*** Supplied passage ***

It was clear to me at least that my daughter was aware of death and had a basic understanding of it, so I decided I needed to figure out what aspects of death were making her so obsessive and anxious. Since my daughter is so young it took a lot of detective work and probing questions to figure out where she is getting her ideas about death from and what, specifically, she is afraid of. I think her current issues have to do with the idea of losing her body and no longer being in a place she is familiar with. I’ve tried to assure her that while death is inevitable, her family will always be there for her and I’ve done my best to share my belief that you will be with those you love in the afterlife. Our conversations about death have made me realize that I need to pick and choose my words carefully. I’ve heard plenty of anecdotal stories about kids refusing to go to bed because someone has described death to them as being similar to falling asleep. I try whenever possible to avoid using euphemisms which might not translate and I refrain from being too graphic in my descriptions. At the same time I’m trying to make sure that I answer her questions fully since, for my child at least, not knowing is significantly more terrorizing.

The most difficult part of the whole situation is knowing that no matter what I say I can never take away her biggest issue with death, namely that it’s going to happen to her one day too. That is perhaps what makes death such an uncomfortable subject to discuss with children. It’s one of the few things they fear that we can’t make better. I can assure my daughter that monsters don’t exist and shoo a million spiders out of her room and leave the nightlight on all night, but I can’t stop death.

*** End of Supplied passage ***

What you should do
Update the passage on explaining death to a young child from "The most difficult" up to and including "can’t stop death.", replacing "spiders" with "moths".

*** Dataset entries ***

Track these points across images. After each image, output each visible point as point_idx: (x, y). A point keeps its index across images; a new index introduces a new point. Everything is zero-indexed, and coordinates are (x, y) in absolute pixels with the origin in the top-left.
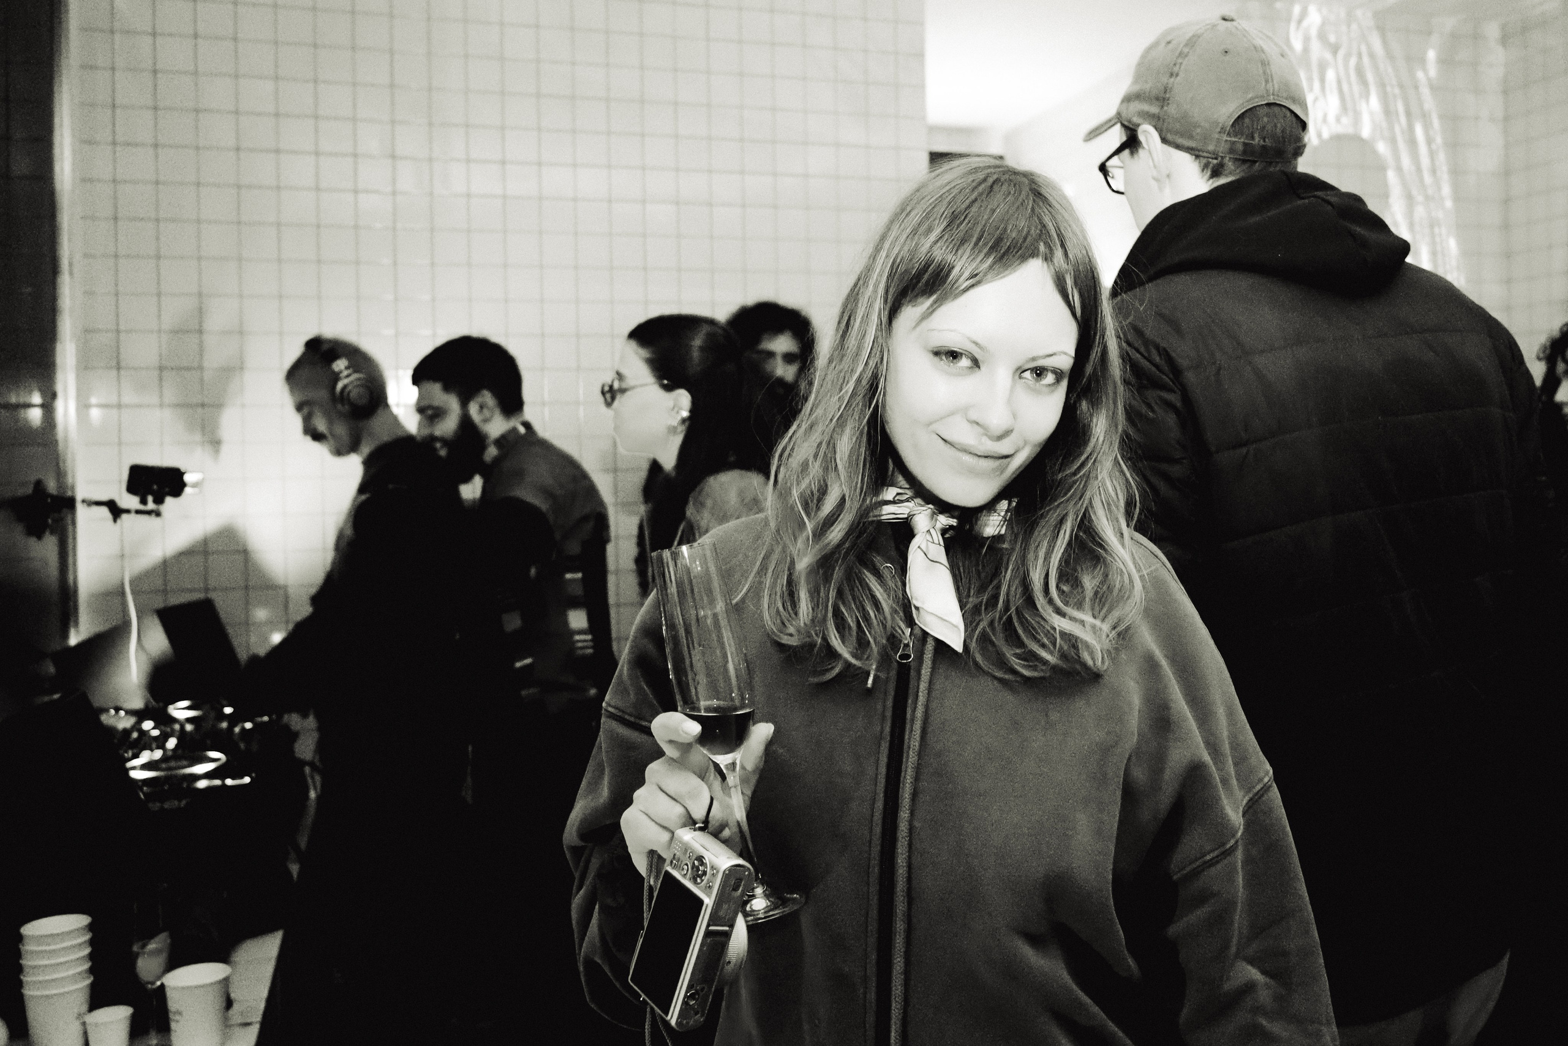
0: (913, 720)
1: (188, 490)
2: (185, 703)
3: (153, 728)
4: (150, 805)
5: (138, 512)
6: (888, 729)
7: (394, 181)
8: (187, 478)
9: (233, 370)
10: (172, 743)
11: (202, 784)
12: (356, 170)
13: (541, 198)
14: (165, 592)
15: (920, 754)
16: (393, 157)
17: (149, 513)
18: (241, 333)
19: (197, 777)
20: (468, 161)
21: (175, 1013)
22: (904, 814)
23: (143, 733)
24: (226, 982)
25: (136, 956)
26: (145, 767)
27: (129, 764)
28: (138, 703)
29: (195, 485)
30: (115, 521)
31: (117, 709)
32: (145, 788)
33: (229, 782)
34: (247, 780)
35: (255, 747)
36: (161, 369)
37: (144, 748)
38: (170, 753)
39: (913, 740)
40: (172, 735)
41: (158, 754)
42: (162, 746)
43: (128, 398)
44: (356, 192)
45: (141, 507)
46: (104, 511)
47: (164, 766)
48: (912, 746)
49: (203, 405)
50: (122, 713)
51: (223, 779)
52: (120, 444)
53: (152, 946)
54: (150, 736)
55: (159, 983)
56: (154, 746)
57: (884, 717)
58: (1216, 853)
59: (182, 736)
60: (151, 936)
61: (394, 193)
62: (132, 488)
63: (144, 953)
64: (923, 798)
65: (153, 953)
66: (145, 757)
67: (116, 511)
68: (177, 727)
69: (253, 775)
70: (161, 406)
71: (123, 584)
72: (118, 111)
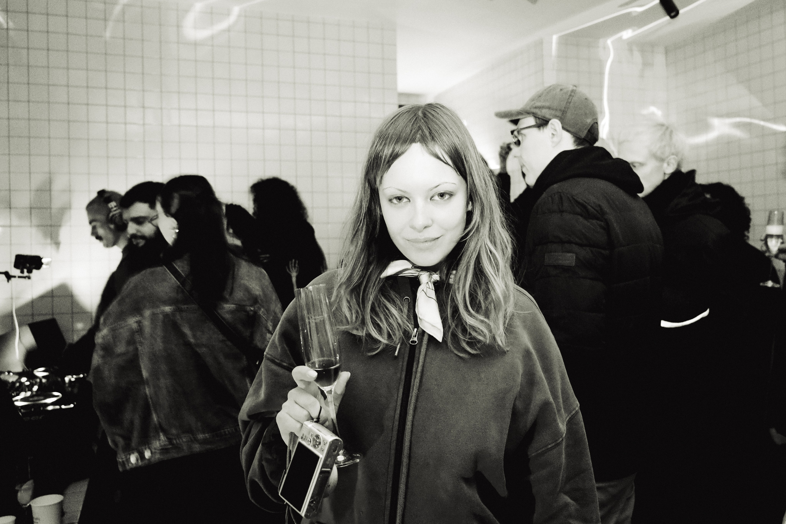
0: (416, 372)
1: (44, 266)
2: (42, 369)
3: (27, 381)
4: (24, 418)
5: (19, 277)
6: (403, 376)
7: (144, 118)
8: (43, 261)
9: (65, 209)
10: (35, 388)
11: (50, 408)
12: (125, 114)
13: (214, 127)
14: (33, 315)
15: (419, 389)
16: (144, 107)
17: (25, 277)
18: (70, 191)
19: (47, 405)
20: (179, 109)
21: (37, 519)
22: (410, 418)
23: (21, 384)
24: (61, 504)
25: (17, 492)
26: (23, 400)
27: (14, 399)
28: (19, 369)
29: (47, 264)
30: (8, 281)
31: (9, 372)
32: (22, 410)
33: (63, 407)
34: (72, 406)
35: (76, 390)
36: (31, 208)
37: (22, 391)
38: (34, 393)
39: (416, 382)
40: (35, 384)
41: (29, 394)
42: (30, 390)
43: (15, 222)
44: (125, 124)
45: (21, 275)
46: (3, 277)
47: (31, 399)
48: (415, 385)
49: (51, 226)
50: (11, 374)
51: (60, 406)
52: (11, 244)
53: (25, 487)
54: (25, 385)
55: (28, 505)
56: (27, 389)
57: (402, 370)
58: (553, 444)
59: (41, 384)
60: (24, 482)
61: (144, 124)
62: (16, 266)
63: (21, 490)
64: (419, 410)
65: (25, 490)
66: (23, 395)
67: (9, 276)
68: (38, 380)
69: (75, 403)
70: (31, 226)
71: (12, 312)
72: (10, 85)
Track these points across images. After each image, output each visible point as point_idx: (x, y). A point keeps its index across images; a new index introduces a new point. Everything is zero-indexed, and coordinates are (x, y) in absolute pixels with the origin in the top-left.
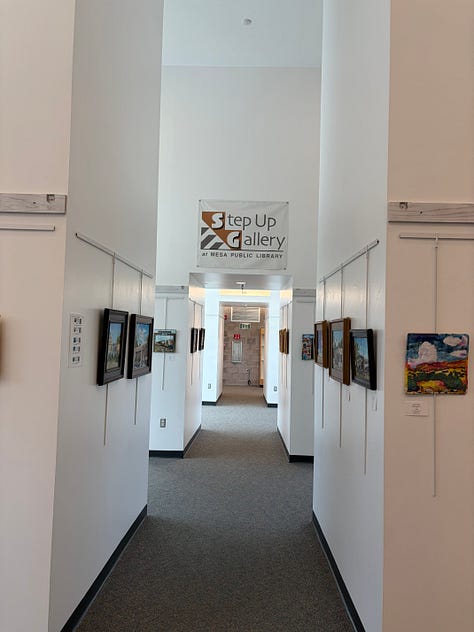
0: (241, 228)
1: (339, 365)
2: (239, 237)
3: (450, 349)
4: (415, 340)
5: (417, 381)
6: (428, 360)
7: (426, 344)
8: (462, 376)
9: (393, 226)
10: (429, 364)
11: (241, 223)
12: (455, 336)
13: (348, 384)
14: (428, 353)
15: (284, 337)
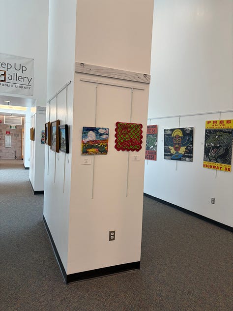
0: (5, 70)
1: (54, 143)
2: (5, 74)
3: (101, 135)
4: (86, 130)
5: (87, 149)
6: (91, 139)
7: (91, 132)
8: (106, 146)
9: (77, 74)
10: (92, 141)
11: (6, 67)
12: (103, 129)
13: (58, 152)
14: (92, 136)
15: (33, 132)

*** End of Dataset entries ***

Response below
The most difficult part of the whole situation is knowing that no matter what I say I can never take away her biggest issue with death, namely that it’s going to happen to her one day too. That is perhaps what makes death such an uncomfortable subject to discuss with children. It’s one of the few things they fear that we can’t make better. I can assure my daughter that monsters don’t exist and shoo a million moths out of her room and leave the nightlight on all night, but I can’t stop death.